RavenDB 4.0 Unsung HeroesThe indexing threads
A major goal in RavenDB 4.0 is to eliminate as much as possible complexity from the codebase. One of the ways we did that is to simplify thread management. In RavenDB 3.0 we used the .NET thread pool and in RavenDB 3.5 we implemented our own thread pool to optimize indexing based on our understanding of how indexing are used. This works, is quite fast and handles things nicely as long as everything works. When things stop working, we get into a whole different story.
A slow index can impact the entire system, for example, so we had to write code to handle that, and noisy indexing neighbors can impact overall indexing performance and tracking costs when the indexing work is interleaved is anything but trivial. And all the indexing code must be thread safe, of course.
Because of that, we decided we are going to dramatically simplify our lives. An index is going to use a single dedicated thread, always. That means that each index gets their own thread and are only able to interfere with their own work. It also means that we can have much better tracking of what is going on in the system. Here are some stats from the live system.
And here is another:
What this means is that we have fantastically detailed view of what each index is doing, in terms of CPU, memory and even I/O utilization is needed. We can also now define fine grained priorities for each index:
The indexing code itself can now assume that it single threaded, which free a lot of complications and in general make things easier to follow.

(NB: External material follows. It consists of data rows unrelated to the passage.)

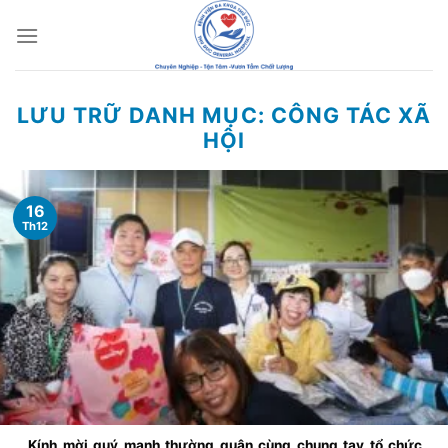
Chuyển
đến
nội
dung
LƯU TRỮ DANH MỤC:
CÔNG TÁC XÃ
HỘI
16
Th12
Kính mời quý mạnh thường quân cùng chung tay tổ chức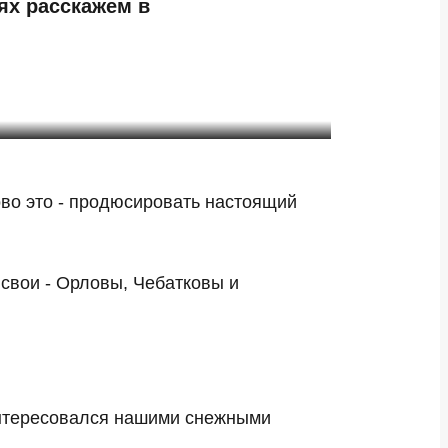
ях расскажем в
ово это - продюсировать настоящий
 свои - Орловы, Чебатковы и
интересовался нашими снежными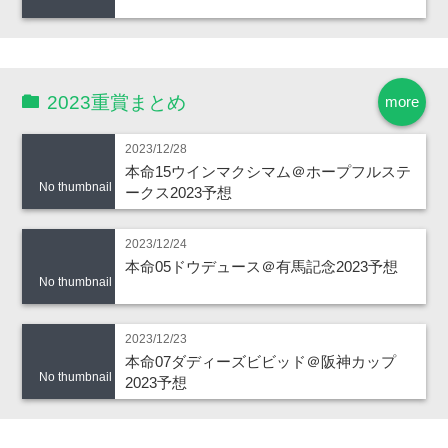
2023重賞まとめ
more
2023/12/28
本命15ウインマクシマム＠ホープフルステ
No thumbnail
ークス2023予想
2023/12/24
本命05ドウデュース＠有馬記念2023予想
No thumbnail
2023/12/23
本命07ダディーズビビッド＠阪神カップ
No thumbnail
2023予想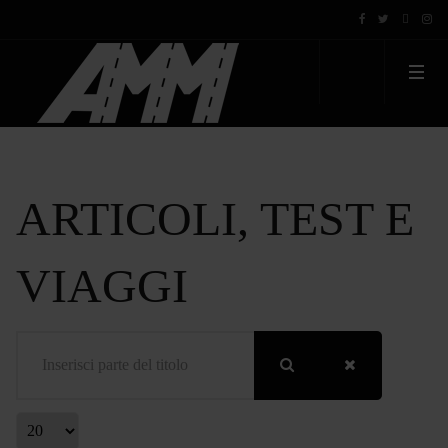
ARTICOLI, TEST E
VIAGGI
Inserisci parte del titolo
Visualizza #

There is the worry that a user might want to run 100 indexes per database and 100 databases on the same server, resulting in a thousand of indexing threads. But given that this is not a recommended configuration and given that we tested it and it works (not ideal and not fun, but works), I’m fine with this, especially given the other alternative that we have today, that all these indexes will fight over the same limited number of threads and stall indexing globally.
The end result is that thread per index allow us to have fine grained control over the indexing priorities, account for memory and CPU costs as well simplify the code and improve the overall performance significantly. A win all around, in my book.

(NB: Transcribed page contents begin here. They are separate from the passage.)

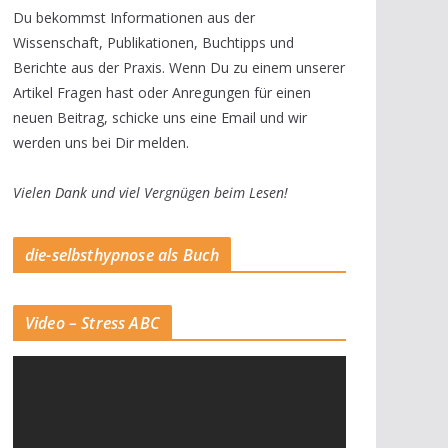
Du bekommst Informationen aus der
Wissenschaft, Publikationen, Buchtipps und
Berichte aus der Praxis. Wenn Du zu einem unserer
Artikel Fragen hast oder Anregungen für einen
neuen Beitrag, schicke uns eine Email und wir
werden uns bei Dir melden.
Vielen Dank und viel Vergnügen beim Lesen!
die-selbsthypnose als Buch
Video – Stress ABC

More posts in "RavenDB 4.0 Unsung Heroes" series:
- (30 Oct 2017) automatic conflict resolution
- (05 Oct 2017) The design of the security error flow
- (03 Oct 2017) The indexing threads
- (02 Oct 2017) Indexing related data
- (29 Sep 2017) Map/reduce
- (22 Sep 2017) Field compression
Hi Oren, sounds good.
Given the constraints of this, what would be a rough rule of thumb for the number of tenants on a single server assuming 100 indexes in each database. We are not far from that and although we may be able to consolidate some of them it would be 75-80 minimum per tenant (almost all Map Only indexes). So then should we be looking to split onto a seperate server when we hit 20 tenants? 30? I imagine the answer is 'it depends' but I'm just checking.
Hi Ian, The key here is how many of them are going to be changing? If you have a lot of indexes on the same collections, I would suggest merging them. If you have a lot of collections and each served by one index, that is great. Then the amount of work done will be comparable to the number of changes per collection.
That said, on my current machine I have 3K threads right now, with Chrome & VS opened so I wouldn't be afraid of having a few of those, but if you are talking about 80s per db, then getting to 30 - 50 would be my rule of thumb, based on just basic expectations, without really knowing anything about your environment.
That said, one of the things we did in 4.0 is to make it really easy to run in Dokcer, which will give you better isolation between the tenants, and likely allow you to divide resources more evenly.
Ok, thanks for your thoughts on this. Most of these indexes are not doing much at all a lot of the time.
Raven Studio kindly tells me that we have: 95 indexes for 79 collections (4 MapReduce). It think we can get that number down to 85 ish.
Ian, The easiest way to test that is to export the dbs and import them in 4.0 That would give you good indication on the implications. I expect you'll see significant perf benefits.